Appearing at the first in-person hearing of the House of Commons Health and Social Care Select Committee inquiry into pharmacy on 21 November 2023, Malcolm Harrison, chief executive of the Company Chemists’ Association, said the biggest problem facing the sector was funding of core dispensing businesses.
“The real challenge facing the sector is that while there is new money available to deliver new workload, which is good, the funding for the existing workload, the 80–85% of what pharmacies currently do, is chronically underfunded and there is a risk that the ability to deliver for the future will be impacted by the ability to deliver today,” he said.
Asked by select committee member Rachael Maskell if the whole community pharmacy contract and funding system needed review, Harrison said: “I’m not sure ‘review’ is enough — we’ve been quite clear that it is not fit for purpose and is completely broken.
“We have got to a point now where NHS work doesn’t pay. We need to look to see what the NHS wants community pharmacy to do, how much they can afford and then ensure that the two meet.”
Jay Badenhorst, deputy chair of the National Pharmacy Association, told the committee that while its members welcomed the introduction of a Pharmacy First service in England, and the new money that would be provided to fund it, a lack of core funding was putting the whole system of community pharmacies at risk.

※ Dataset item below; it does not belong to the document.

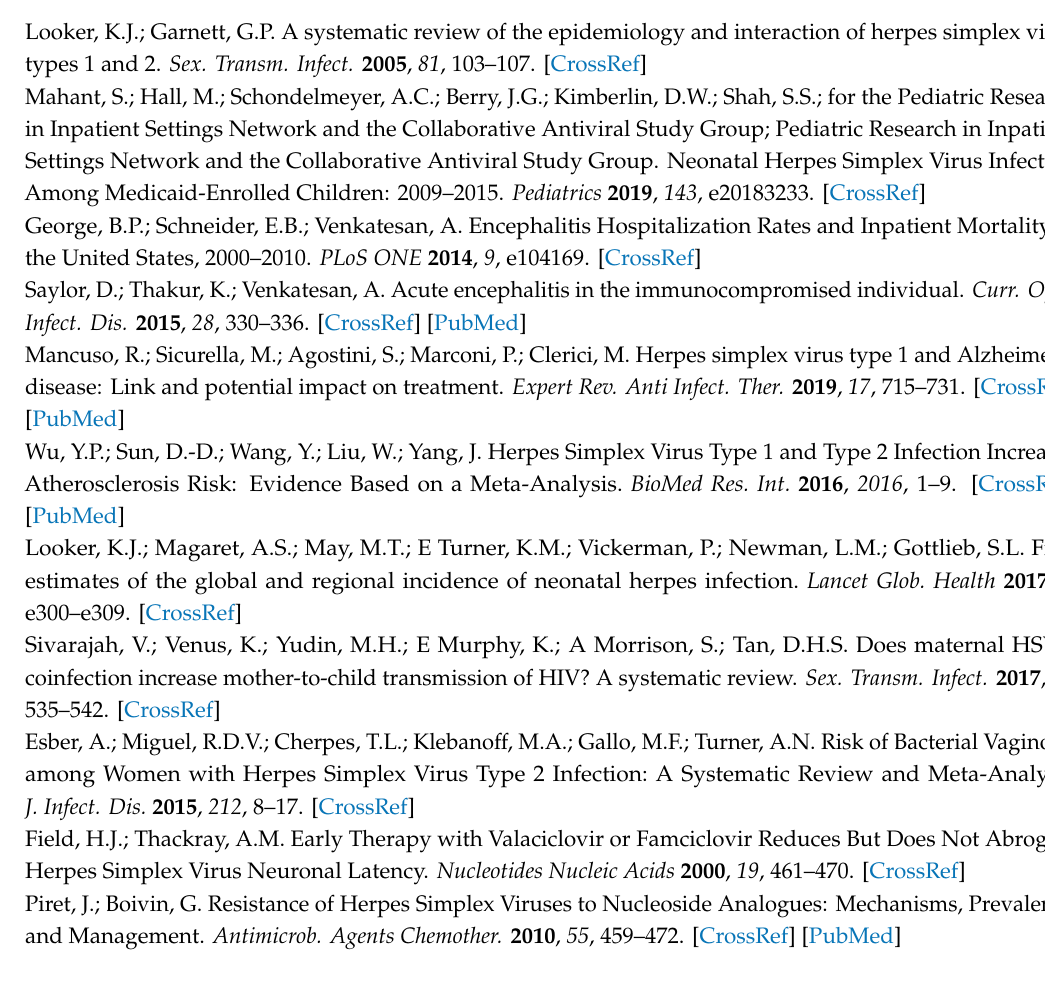
Figure S1: Tat exerts therapeutic e ff ects on previously acquired HSV-1 infection, Figure S2: Anti-Tat antibodies do not interfere with HSV-1 replication, Figure S3: Correlation between HSV-1-specific CD8 + T cells, e ff ector memory (EM) CD8 + T cells and HSV-1-specific humoral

“The ambition is great, but the challenge is greater for all pharmacies at the moment, and this is demonstrated by the attrition we are seeing in pharmacy numbers,” he said.
“There is a real risk that the invaluable network of community pharmacies that we currently have will slowly erode up to one point and then there will be a massive downturn, and we could potentially see uncontrolled closures, which will then have a further impact on the pressures we are already seeing on GP practices and the rest of the NHS.
“If the community pharmacy network is not sustainable and appropriately funded, and at some point that network isn’t there any more, we’re not going to get it back again,” he added.
On 16 November 2023, Community Pharmacy England and the government announced that pharmacies in England will be paid £1,000 per month for providing a Pharmacy First service, plus £15 per consultation, when it begins on 31 January 2024.
Leyla Hannbeck, chief executive of the Association of Independent Multiple Pharmacies, also called for a complete reappraisal of the way community pharmacies are funded.
She told MPs: “The whole medicines reimbursement system leaves a lot of our members, particularly independents, out of pocket. If the system makes it too complicated for pharmacies, even to pay their wholesalers’ bills, it shows it is not fit for purpose.”
The select committee’s inquiry into pharmacy was launched on 8 June 2023. The committee will be holding future hearings looking at pharmacy workforce and drug pricing.